Analyse this…
Data comes in many forms. Yet our obsession seems to be clearly focused on consolidated numerical information. Often called BIG data, but ultimately more analytics.
Other than the wonderful ability for the profession to follow a trend, I can’t help wondering how much the data argument is a result of the deconstruction of our profession.
Don’t get me wrong, I’m not against the use of analytics and data in helping to understand and resolve challenges and issues. I’m not against the use of them to help us to identify trends.
I just wonder whether we’re trying to get back, something that we needn’t have lost.
The trend of HR structures has been fragmentation and the repeated calls is for more. Resourcing want to be a stand alone function, learning want to be one too. Talent, leadership, OD, what’s next?
The fragmentation of the HR model is something that I’ve written a lot about before, but is another consequence of it a loss of understanding of the state of an organisation and a need to somehow compensate through apparent “intelligence”?
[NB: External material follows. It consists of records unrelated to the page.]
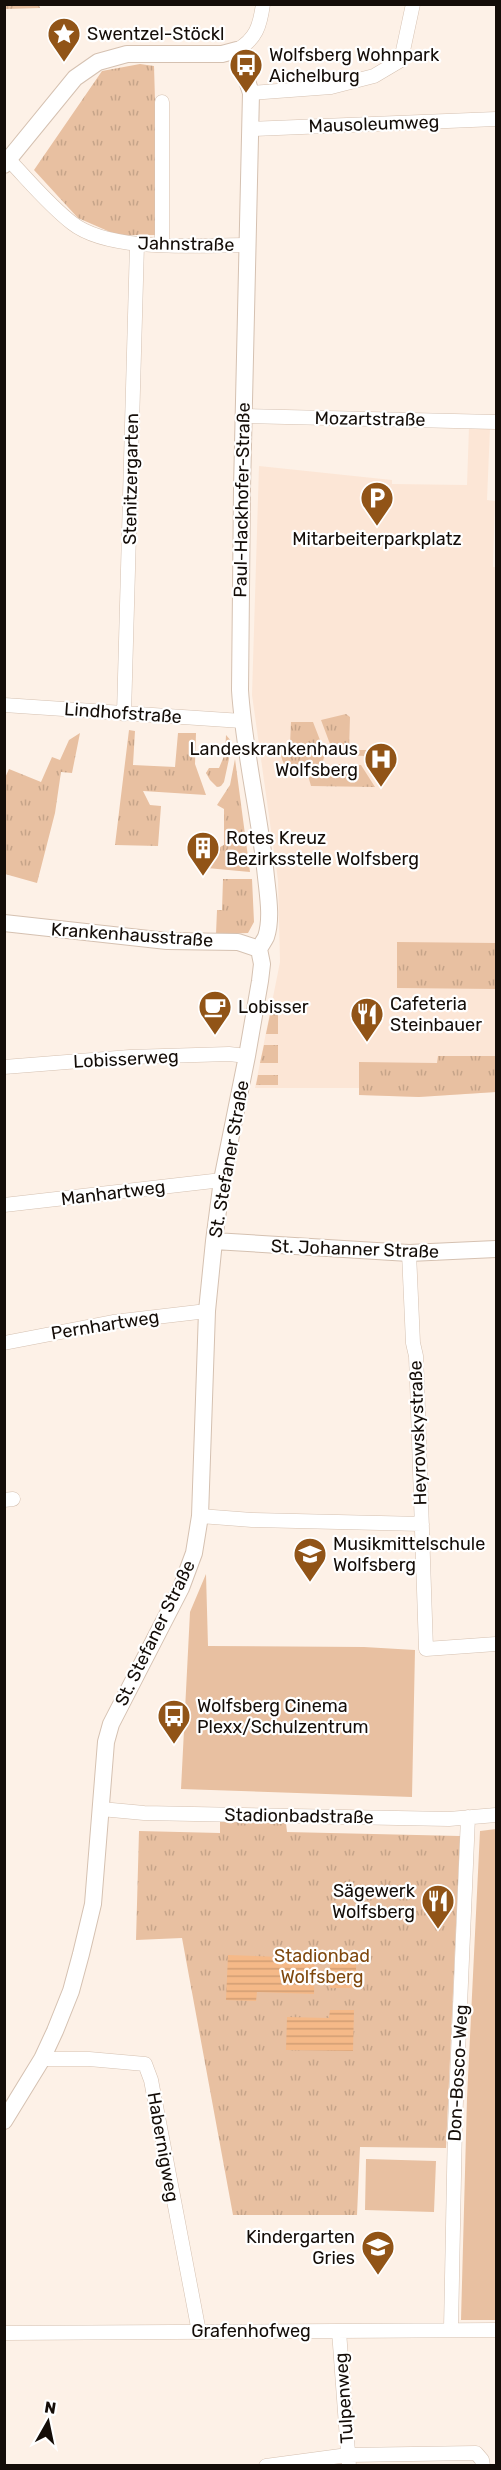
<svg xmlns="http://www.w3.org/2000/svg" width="501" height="2470" viewBox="0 0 501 2470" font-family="Rubik,sans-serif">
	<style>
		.built { fill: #fce6d6 }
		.grass { fill: url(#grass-tufts) }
		.pitch { fill: #e8c0a1 }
		.water { fill: url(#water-rules) }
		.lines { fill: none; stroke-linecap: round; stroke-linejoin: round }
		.minor-casing { stroke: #d5c1b1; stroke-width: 15 }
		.tertiary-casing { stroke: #d5c1b1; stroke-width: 18 }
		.minor { stroke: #fff; stroke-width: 14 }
		.tertiary { stroke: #fff; stroke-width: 16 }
		.labels { text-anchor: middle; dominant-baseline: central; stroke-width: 4.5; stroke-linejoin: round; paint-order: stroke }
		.poi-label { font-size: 18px; fill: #140d08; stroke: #fff; text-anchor: start }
		.street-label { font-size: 18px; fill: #140d08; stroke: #fff }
		.park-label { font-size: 18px; fill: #7f480e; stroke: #fff }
	</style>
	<defs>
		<pattern id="grass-tufts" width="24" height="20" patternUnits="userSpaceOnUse" patternTransform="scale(1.5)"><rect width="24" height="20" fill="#e8c0a1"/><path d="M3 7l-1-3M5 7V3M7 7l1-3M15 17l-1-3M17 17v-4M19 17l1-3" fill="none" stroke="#c6a489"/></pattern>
		<pattern id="water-rules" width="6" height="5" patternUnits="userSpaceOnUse" patternTransform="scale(1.5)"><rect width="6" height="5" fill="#f5b988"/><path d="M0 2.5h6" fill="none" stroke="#d19e74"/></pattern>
	</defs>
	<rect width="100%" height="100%" fill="#fdf1e7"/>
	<path class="built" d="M469,427l21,1 -3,72 8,1 -2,66h3v525l-77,5 -60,-2v-7h-104l25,-126 -2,-82 -26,-185 7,-229 133,14v4l75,1z"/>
	<path class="grass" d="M4,5h35l1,3 -35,1z
		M140,64l14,2 5,169h-42l-39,-17 -44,-48 68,-99z
		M346,714l4,3 -1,33h24v17l-7,-11 -27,-1 -2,-3h-4l-12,-32z
		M291,722h22l12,31 -2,8 4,6 7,1 4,-4 23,1 14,22 -64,-1 -4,-14c-21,1 -26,-7 -27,-26l10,-1z
		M129,730l6,1 -2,34 42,2 3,-34h18l-1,31 11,31 -63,-4 7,14 11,1 -3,40 -43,-1z
		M80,733l-8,40 -11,-1 -6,41 -18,70 -32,-9 -1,-94 5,-11 32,13 11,-25 8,3 9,-20z
		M226,735l6,7v3l-8,37 -3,4 -4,1 -7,-7 -4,-7 3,-5h10l6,-14z
		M235,759l15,113 -43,-4 1,-10 8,-2 2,-8 6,-3v-36l-7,-4 13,-20z
		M223,879h29l2,43 -6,11 -32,1 1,-24h5z
		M397,942l99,1v149l-77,5 -60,-2v-33l78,1 1,-7h58v-67l-99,-1z
		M272,1005h6v29h-12z
		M264,1045h14v18h-18z
		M258,1075h20v10h-22z
		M220,1821l66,2 1,9 173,4 -14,312 -86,-1 -3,68h-124l-51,-277 -46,2 3,-109 81,2z"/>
	<path class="pitch" d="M206,1574l2,72 156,1 51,3 -3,147 -231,-8 9,-177z
		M496,1829v491h-35l6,-222 13,-267z
		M366,2159l70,2 -2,51 -69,-2z"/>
	<path class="water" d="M228,1955l87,3 -1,36 -57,-2 -1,9 -30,-1z
		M330,1959h26v29h-26z
		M330,2010h24l-1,41 -67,-1 1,-33 42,1z"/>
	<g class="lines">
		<g class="minor-casing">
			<path id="minor" d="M237,50c19,-11 23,-24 26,-46
				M251,93l80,-6 43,-11 27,-16 12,-56
				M251,129l245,-10
				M10,161c20,21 39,44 62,62 38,30 128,22 176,22
				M162,245v-143
				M243,416l253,6
				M4,705l238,16
				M124,714l13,-470
				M4,1067l126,-10 99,-3 18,2
				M4,1205l218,-25
				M409,1253l4,90 3,13 1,25 9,268 70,-5
				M4,1343l109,-21 94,-11
				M4,1500l9,-1
				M200,1516l52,4 170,4
				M101,1809l43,4 305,6 47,-4
				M42,2059h47l56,5 6,16 48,252
				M451,2329l4,-205 13,-307
				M339,2331l10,135
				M4,2333l492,-3
				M266,2466l82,-11 128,-2 6,7 1,6"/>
		</g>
		<g class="tertiary-casing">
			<path id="tertiary" d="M4,165l71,-87 23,-16 29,-8h95l15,-4 14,43 -9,396 -2,201c4,63 20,125 26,187 2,19 6,42 0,60 -2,4 -5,8 -7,12
				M4,923l163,18 71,1 21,7
				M214,1241l195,12 87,-4
				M4,2121l38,-62 13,-28 16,-40 10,-37 12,-50 13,-162 5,-18 70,-136 13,-35 6,-37 7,-205 7,-70 8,-61 25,-124 13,-75 2,-17 -3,-15"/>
		</g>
		<use href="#minor" class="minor"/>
		<use href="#tertiary" class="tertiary"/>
	</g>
	<defs>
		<g id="sight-pin" transform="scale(1.725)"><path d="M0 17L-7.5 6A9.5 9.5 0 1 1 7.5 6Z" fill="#915417" stroke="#fff"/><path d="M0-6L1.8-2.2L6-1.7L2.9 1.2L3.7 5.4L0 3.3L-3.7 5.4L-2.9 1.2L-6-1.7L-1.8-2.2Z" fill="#fff"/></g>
		<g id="bus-pin" transform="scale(1.725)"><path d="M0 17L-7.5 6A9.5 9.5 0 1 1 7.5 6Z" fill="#915417" stroke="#fff"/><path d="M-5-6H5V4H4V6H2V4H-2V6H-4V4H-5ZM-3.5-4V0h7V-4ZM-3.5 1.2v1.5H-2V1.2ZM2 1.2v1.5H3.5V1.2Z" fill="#fff"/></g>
		<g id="parking-pin" transform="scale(1.725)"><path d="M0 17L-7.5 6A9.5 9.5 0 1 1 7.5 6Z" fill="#915417" stroke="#fff"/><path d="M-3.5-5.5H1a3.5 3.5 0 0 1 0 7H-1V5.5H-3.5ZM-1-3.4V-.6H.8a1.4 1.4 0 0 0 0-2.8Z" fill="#fff"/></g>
		<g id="hospital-pin" transform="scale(1.725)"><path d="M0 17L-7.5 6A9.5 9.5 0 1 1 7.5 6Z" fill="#915417" stroke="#fff"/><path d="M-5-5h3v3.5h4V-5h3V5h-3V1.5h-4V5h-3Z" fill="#fff"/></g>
		<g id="building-pin" transform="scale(1.725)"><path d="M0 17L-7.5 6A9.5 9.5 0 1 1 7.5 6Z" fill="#915417" stroke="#fff"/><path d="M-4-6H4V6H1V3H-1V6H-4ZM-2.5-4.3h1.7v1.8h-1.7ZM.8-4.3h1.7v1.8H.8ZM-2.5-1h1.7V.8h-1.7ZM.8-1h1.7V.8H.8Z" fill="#fff"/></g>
		<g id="cafe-pin" transform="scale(1.725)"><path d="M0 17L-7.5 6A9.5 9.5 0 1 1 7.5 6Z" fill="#915417" stroke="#fff"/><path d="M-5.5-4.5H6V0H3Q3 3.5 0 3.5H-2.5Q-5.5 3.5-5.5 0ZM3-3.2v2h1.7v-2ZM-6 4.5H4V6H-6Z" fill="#fff"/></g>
		<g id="restaurant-pin" transform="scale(1.725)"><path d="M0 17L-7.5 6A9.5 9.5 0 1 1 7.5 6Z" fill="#915417" stroke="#fff"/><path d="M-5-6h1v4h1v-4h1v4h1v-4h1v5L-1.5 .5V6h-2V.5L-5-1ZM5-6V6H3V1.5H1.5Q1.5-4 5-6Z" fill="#fff"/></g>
		<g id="school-pin" transform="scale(1.725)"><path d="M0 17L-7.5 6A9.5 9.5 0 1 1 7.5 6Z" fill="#915417" stroke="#fff"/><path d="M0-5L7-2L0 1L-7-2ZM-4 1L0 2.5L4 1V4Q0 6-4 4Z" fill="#fff"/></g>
	</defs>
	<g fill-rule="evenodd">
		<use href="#sight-pin" x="64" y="34"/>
		<use href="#bus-pin" x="246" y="65"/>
		<use href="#parking-pin" x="377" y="498"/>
		<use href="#hospital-pin" x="381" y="759"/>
		<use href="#building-pin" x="203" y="848"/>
		<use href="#cafe-pin" x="215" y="1007"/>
		<use href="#restaurant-pin" x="367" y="1014"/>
		<use href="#school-pin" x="310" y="1554"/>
		<use href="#bus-pin" x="174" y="1716"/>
		<use href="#restaurant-pin" x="438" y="1901"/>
		<use href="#school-pin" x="378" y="2247"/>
	</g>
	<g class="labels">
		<g class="poi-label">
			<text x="87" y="34">Swentzel-Stöckl</text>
			<text x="269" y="55">Wolfsberg Wohnpark<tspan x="269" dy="21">Aichelburg</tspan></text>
			<text x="377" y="539" text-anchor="middle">Mitarbeiterparkplatz</text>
			<text x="358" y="749" text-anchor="end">Landeskrankenhaus<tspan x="358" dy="21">Wolfsberg</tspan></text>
			<text x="226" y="838">Rotes Kreuz<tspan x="226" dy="21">Bezirksstelle Wolfsberg</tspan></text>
			<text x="390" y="1004">Cafeteria<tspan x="390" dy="21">Steinbauer</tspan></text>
			<text x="238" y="1007">Lobisser</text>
			<text x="333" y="1544">Musikmittelschule<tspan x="333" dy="21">Wolfsberg</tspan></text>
			<text x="197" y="1706">Wolfsberg Cinema<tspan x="197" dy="21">Plexx/Schulzentrum</tspan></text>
			<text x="415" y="1891" text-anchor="end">Sägewerk<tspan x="415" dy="21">Wolfsberg</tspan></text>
			<text x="355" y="2237" text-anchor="end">Kindergarten<tspan x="355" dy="21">Gries</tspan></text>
		</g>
		<g class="street-label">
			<text transform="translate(374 124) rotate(-2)">Mausoleumweg</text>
			<text transform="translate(186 244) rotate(1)">Jahnstraße</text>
			<text transform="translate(370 419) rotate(1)">Mozartstraße</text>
			<text transform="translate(131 479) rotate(-89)">Stenitzergarten</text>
			<text transform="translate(242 500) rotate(-89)">Paul-Hackhofer-Straße</text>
			<text transform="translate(123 713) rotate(4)">Lindhofstraße</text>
			<text transform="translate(132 935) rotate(4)">Krankenhausstraße</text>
			<text transform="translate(126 1059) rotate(-3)">Lobisserweg</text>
			<text transform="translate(229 1159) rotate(-80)">St. Stefaner Straße</text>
			<text transform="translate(113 1193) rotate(-7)">Manhartweg</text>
			<text transform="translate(355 1249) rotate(2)">St. Johanner Straße</text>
			<text transform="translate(105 1325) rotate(-9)">Pernhartweg</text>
			<text transform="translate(418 1433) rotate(-92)">Heyrowskystraße</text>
			<text transform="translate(155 1633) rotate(-64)">St. Stefaner Straße</text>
			<text transform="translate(299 1816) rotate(1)">Stadionbadstraße</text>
			<text transform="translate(458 2073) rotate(-87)">Don-Bosco-Weg</text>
			<text transform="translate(163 2147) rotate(80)">Habernigweg</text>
			<text x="251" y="2331">Grafenhofweg</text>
			<text transform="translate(344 2398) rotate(-94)">Tulpenweg</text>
		</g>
		<g class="park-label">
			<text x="322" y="1956">Stadionbad<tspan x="322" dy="21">Wolfsberg</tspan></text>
		</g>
	</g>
	<rect width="501" height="2470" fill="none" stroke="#140d08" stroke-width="12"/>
	<g transform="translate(48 2422) rotate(9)" stroke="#ffffff" stroke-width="4.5" paint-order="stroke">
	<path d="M0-4.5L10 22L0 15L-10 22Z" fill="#140d08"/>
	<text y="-9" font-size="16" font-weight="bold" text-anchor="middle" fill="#140d08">N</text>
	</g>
</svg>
Evidence starts with what we can see, hear, feel and experience. It starts with our understanding of the environment, when we segment that understanding, we lose knowledge and intelligence that cannot be compensated for.
When I started my HR career we used to know the people that we worked with and supported, we knew who they were, where they came from, what they were paid, how they performed and what they wanted to do. We recruited, trained, supported and developed. We knew which roles were hard to fill, why and what the organisational implications were.
But I fear much of that is now gone.
As we move inevitably forward, we need to ask ourselves how much is really new, how much is really advancement and how much is trying to reclaim the things we’ve thrown away before. Looking back has negative connotations, but sometimes it is the only way we can make sense of the right way to step in to the future.